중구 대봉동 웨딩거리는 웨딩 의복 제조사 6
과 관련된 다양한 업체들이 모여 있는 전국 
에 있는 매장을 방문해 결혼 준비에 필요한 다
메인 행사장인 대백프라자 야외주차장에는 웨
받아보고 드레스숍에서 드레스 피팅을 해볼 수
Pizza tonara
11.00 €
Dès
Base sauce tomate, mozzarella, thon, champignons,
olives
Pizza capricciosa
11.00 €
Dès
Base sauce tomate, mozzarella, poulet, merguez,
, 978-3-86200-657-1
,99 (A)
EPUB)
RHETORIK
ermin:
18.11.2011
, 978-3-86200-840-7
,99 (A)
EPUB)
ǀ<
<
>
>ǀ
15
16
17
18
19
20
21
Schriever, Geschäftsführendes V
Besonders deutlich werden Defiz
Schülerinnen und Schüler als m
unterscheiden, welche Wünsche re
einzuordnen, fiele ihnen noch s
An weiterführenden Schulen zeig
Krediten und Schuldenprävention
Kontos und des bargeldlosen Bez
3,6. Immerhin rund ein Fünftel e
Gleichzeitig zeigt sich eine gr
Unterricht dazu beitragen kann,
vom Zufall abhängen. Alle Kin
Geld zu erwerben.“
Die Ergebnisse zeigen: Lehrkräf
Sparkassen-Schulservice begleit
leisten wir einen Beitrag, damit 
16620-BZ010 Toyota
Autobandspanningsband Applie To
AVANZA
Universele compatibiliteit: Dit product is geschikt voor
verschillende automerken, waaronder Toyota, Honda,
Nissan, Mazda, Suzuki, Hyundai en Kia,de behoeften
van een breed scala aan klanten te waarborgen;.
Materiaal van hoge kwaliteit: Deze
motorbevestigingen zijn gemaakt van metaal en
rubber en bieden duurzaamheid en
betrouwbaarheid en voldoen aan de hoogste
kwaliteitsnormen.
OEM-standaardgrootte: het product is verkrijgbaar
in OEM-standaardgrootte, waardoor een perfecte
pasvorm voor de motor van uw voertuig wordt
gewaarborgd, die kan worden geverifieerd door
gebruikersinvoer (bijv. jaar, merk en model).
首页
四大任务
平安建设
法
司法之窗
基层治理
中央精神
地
-------
• [Exercise aim]: From the first line to the last, return the data above exactly.

• [Exercise response]:
중구 대봉동 웨딩거리는 웨딩 의복 제조사 6
과 관련된 다양한 업체들이 모여 있는 전국 
에 있는 매장을 방문해 결혼 준비에 필요한 다
메인 행사장인 대백프라자 야외주차장에는 웨
받아보고 드레스숍에서 드레스 피팅을 해볼 수
Pizza tonara
11.00 €
Dès
Base sauce tomate, mozzarella, thon, champignons,
olives
Pizza capricciosa
11.00 €
Dès
Base sauce tomate, mozzarella, poulet, merguez,
, 978-3-86200-657-1
,99 (A)
EPUB)
RHETORIK
ermin:
18.11.2011
, 978-3-86200-840-7
,99 (A)
EPUB)
ǀ<
<
>
>ǀ
15
16
17
18
19
20
21
Schriever, Geschäftsführendes V
Besonders deutlich werden Defiz
Schülerinnen und Schüler als m
unterscheiden, welche Wünsche re
einzuordnen, fiele ihnen noch s
An weiterführenden Schulen zeig
Krediten und Schuldenprävention
Kontos und des bargeldlosen Bez
3,6. Immerhin rund ein Fünftel e
Gleichzeitig zeigt sich eine gr
Unterricht dazu beitragen kann,
vom Zufall abhängen. Alle Kin
Geld zu erwerben.“
Die Ergebnisse zeigen: Lehrkräf
Sparkassen-Schulservice begleit
leisten wir einen Beitrag, damit 
16620-BZ010 Toyota
Autobandspanningsband Applie To
AVANZA
Universele compatibiliteit: Dit product is geschikt voor
verschillende automerken, waaronder Toyota, Honda,
Nissan, Mazda, Suzuki, Hyundai en Kia,de behoeften
van een breed scala aan klanten te waarborgen;.
Materiaal van hoge kwaliteit: Deze
motorbevestigingen zijn gemaakt van metaal en
rubber en bieden duurzaamheid en
betrouwbaarheid en voldoen aan de hoogste
kwaliteitsnormen.
OEM-standaardgrootte: het product is verkrijgbaar
in OEM-standaardgrootte, waardoor een perfecte
pasvorm voor de motor van uw voertuig wordt
gewaarborgd, die kan worden geverifieerd door
gebruikersinvoer (bijv. jaar, merk en model).
首页
四大任务
平安建设
法
司法之窗
基层治理
中央精神
地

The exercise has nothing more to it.